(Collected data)
····················

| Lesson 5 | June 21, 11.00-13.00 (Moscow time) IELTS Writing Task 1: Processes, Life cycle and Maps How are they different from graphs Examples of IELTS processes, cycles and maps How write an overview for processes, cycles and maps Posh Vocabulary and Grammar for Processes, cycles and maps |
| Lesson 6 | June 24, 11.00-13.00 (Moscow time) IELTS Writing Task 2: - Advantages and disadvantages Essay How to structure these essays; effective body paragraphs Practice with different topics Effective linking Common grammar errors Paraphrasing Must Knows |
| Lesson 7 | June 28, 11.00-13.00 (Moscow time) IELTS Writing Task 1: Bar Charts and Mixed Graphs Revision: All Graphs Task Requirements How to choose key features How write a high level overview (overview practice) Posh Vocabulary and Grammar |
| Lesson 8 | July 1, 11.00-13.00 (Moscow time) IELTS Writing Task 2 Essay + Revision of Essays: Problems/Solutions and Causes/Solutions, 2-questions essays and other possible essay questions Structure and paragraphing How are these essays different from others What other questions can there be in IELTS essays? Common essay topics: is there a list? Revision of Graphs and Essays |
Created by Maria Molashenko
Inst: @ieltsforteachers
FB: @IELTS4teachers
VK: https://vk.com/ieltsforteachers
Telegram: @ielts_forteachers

····················

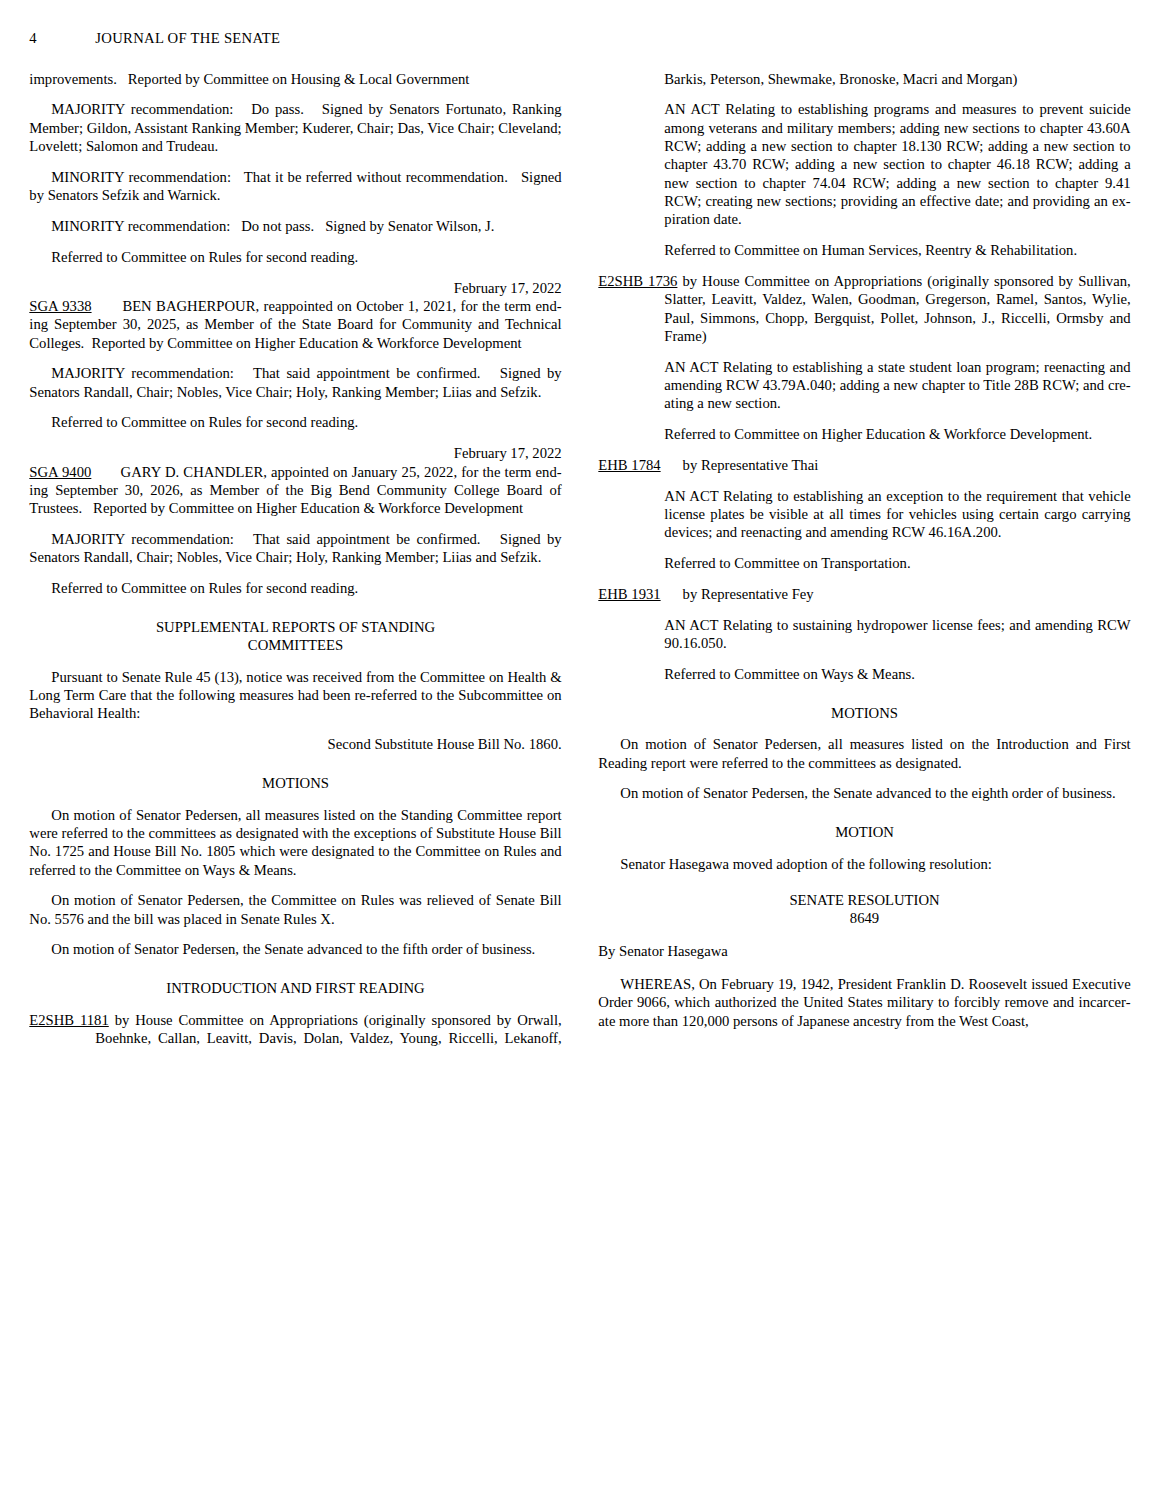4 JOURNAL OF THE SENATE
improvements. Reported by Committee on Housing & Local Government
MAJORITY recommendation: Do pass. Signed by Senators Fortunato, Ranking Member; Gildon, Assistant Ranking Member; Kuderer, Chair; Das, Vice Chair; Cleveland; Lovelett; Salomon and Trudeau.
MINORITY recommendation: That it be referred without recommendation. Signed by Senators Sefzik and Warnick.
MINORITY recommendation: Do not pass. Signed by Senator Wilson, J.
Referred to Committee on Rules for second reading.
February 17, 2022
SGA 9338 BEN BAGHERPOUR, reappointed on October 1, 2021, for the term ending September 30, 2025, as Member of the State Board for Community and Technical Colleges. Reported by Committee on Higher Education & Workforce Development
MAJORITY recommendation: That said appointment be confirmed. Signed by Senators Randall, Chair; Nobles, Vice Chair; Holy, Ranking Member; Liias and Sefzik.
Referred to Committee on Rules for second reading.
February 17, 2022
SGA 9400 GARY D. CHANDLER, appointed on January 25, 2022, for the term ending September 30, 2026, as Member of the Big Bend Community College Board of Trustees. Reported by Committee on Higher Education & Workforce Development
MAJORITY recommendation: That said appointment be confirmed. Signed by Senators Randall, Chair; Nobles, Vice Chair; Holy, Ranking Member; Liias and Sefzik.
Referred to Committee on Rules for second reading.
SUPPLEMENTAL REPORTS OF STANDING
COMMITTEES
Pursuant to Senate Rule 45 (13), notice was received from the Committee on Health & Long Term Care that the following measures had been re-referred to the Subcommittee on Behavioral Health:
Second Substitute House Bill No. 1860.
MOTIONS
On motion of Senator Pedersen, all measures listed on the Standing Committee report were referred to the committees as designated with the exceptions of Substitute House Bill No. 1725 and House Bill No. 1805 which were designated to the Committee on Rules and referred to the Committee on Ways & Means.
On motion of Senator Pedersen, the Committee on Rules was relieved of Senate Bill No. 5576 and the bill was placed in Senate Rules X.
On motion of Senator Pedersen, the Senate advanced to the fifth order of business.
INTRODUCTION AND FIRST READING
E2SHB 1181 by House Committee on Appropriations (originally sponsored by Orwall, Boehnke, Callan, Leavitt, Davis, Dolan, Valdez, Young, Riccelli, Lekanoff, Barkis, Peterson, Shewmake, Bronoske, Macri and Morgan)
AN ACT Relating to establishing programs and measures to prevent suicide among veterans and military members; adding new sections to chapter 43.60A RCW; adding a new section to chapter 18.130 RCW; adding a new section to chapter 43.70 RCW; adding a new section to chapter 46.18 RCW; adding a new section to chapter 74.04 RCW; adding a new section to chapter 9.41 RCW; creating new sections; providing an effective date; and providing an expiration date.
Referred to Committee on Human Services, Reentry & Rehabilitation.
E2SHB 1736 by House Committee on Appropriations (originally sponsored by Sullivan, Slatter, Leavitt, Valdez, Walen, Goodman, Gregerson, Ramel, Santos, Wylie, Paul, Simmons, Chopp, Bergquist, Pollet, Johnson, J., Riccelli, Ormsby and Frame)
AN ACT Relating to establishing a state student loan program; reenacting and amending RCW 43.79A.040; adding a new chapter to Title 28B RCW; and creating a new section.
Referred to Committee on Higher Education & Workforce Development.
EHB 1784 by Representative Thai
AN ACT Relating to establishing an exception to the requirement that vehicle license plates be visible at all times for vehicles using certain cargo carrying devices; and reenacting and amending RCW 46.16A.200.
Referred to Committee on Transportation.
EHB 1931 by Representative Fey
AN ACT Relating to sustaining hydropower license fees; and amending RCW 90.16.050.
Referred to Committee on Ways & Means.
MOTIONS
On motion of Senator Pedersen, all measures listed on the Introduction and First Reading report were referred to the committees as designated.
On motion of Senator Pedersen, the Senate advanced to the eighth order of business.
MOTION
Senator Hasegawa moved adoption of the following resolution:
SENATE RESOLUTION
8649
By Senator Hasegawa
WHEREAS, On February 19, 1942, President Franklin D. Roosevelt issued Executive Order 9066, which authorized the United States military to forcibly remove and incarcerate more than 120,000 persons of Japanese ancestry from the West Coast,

····················

● WORK ITEM
Above are the records. Print exactly, and only, the lines from the line with "Senator Hasegawa moved" to the line with "WHEREAS, On February", both inclusive.

● SOLUTION BELOW
Senator Hasegawa moved adoption of the following resolution:
SENATE RESOLUTION
8649
By Senator Hasegawa
WHEREAS, On February 19, 1942, President Franklin D. Roosevelt issued Executive Order 9066, which authorized the United States military to forcibly remove and incarcerate more than 120,000 persons of Japanese ancestry from the West Coast,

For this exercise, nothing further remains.